* **Aim of the exercise**:
Answer these questions about the patch announcement:
(a) For which driver does the series implement the PRE_COPY uAPIs?
(b) The saving data transfer FD is opened before reaching which state?
(c) What does the PRE_COPY state aim to reduce?

* **Excerpted passage**:
All of lore.kernel.org
 help / color / mirror / Atom feed
From: Yishai Hadas <yishaih@nvidia.com>
To: <alex.williamson@redhat.com>, <jgg@nvidia.com>
Cc: <kvm@vger.kernel.org>, <kevin.tian@intel.com>,
	<joao.m.martins@oracle.com>, <leonro@nvidia.com>,
	<shayd@nvidia.com>, <yishaih@nvidia.com>, <maorg@nvidia.com>,
	<avihaih@nvidia.com>, <cohuck@redhat.com>
Subject: [PATCH vfio 00/13] Add migration PRE_COPY support for mlx5 driver
Date: Sun, 6 Nov 2022 19:46:17 +0200	[thread overview]
Message-ID: <20221106174630.25909-1-yishaih@nvidia.com> (raw)

This series adds migration PRE_COPY uAPIs and their implementation as
part of mlx5 driver.

The uAPIs follow some discussion that was done in the mailing list [1]
in this area.

By the time the patches were sent, there was no driver implementation
for the uAPIs, now we have it for mlx5 driver.

The optional PRE_COPY state opens the saving data transfer FD before
reaching STOP_COPY and allows the device to dirty track the internal
state changes with the general idea to reduce the volume of data
transferred in the STOP_COPY stage.

[Collected data]
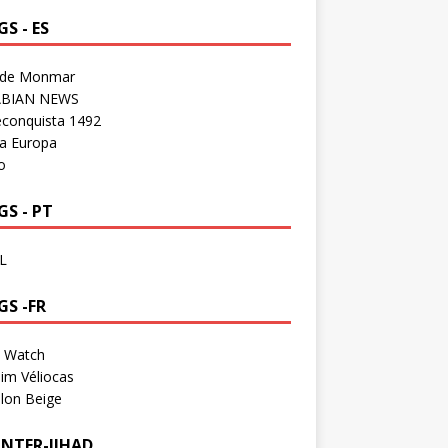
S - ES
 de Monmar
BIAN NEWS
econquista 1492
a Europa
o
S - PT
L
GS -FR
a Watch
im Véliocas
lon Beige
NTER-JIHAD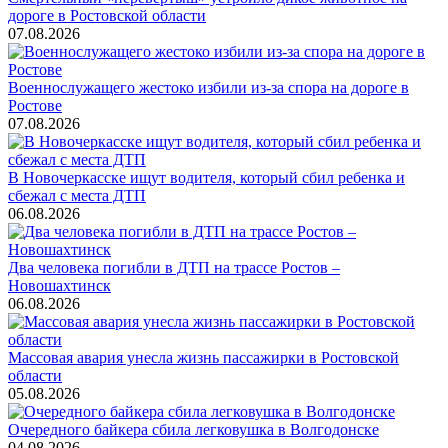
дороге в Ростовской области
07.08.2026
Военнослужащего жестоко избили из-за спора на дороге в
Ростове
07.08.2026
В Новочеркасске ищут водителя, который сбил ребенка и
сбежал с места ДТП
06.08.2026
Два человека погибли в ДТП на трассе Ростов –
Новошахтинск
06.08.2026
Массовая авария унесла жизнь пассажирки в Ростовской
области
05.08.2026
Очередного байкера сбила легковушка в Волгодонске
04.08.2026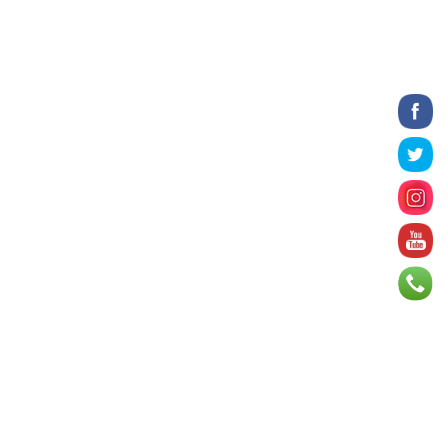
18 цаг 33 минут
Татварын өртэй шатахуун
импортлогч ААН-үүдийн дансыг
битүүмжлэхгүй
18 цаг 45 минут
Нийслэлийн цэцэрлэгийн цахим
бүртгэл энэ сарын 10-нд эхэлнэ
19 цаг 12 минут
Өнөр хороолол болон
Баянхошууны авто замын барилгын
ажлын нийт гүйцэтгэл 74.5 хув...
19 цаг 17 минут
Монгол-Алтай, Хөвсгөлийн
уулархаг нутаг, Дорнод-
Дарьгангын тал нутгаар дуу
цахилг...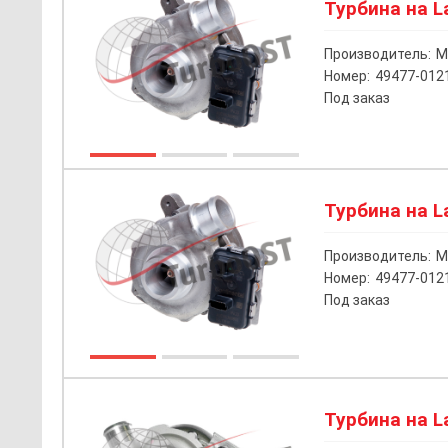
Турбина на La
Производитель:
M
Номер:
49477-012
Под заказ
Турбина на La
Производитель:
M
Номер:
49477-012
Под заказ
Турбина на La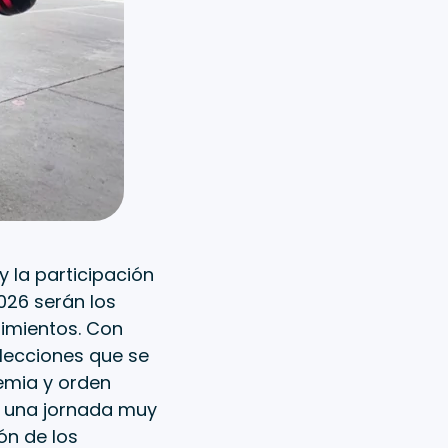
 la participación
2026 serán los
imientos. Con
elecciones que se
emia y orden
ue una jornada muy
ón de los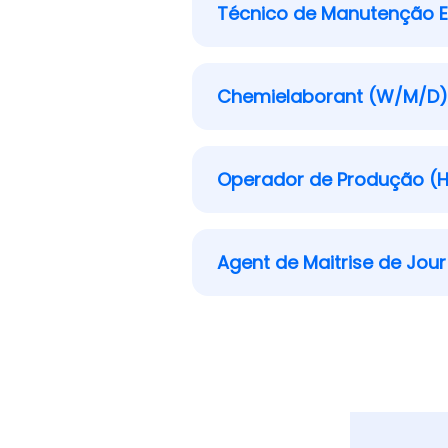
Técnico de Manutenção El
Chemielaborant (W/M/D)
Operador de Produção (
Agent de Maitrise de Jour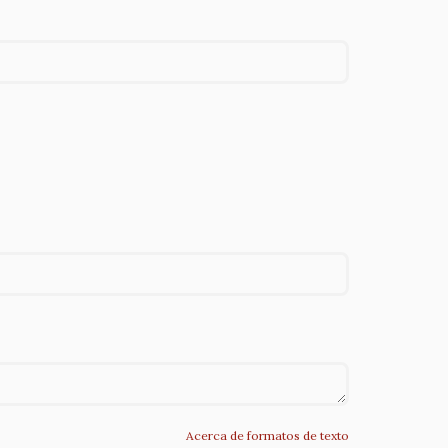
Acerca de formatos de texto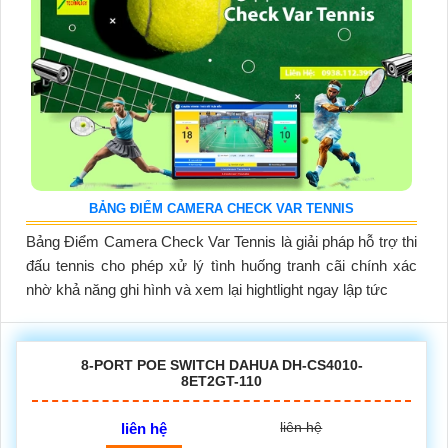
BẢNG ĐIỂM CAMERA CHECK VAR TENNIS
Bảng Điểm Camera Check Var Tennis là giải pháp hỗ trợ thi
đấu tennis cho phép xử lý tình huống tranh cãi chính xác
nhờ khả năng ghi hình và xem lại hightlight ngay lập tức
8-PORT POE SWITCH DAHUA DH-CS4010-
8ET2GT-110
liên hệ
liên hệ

==

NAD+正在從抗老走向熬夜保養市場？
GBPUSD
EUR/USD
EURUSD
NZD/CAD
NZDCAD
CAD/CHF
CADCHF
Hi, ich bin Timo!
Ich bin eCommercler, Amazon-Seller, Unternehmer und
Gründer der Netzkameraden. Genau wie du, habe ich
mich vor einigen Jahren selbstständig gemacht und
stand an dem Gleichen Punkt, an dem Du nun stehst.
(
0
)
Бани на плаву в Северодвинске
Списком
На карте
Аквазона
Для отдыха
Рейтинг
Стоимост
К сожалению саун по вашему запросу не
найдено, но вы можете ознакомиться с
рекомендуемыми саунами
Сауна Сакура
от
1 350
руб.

* **Your response**:
(a) The mlx5 driver.
(b) STOP_COPY.
(c) The volume of data transferred in the STOP_COPY stage.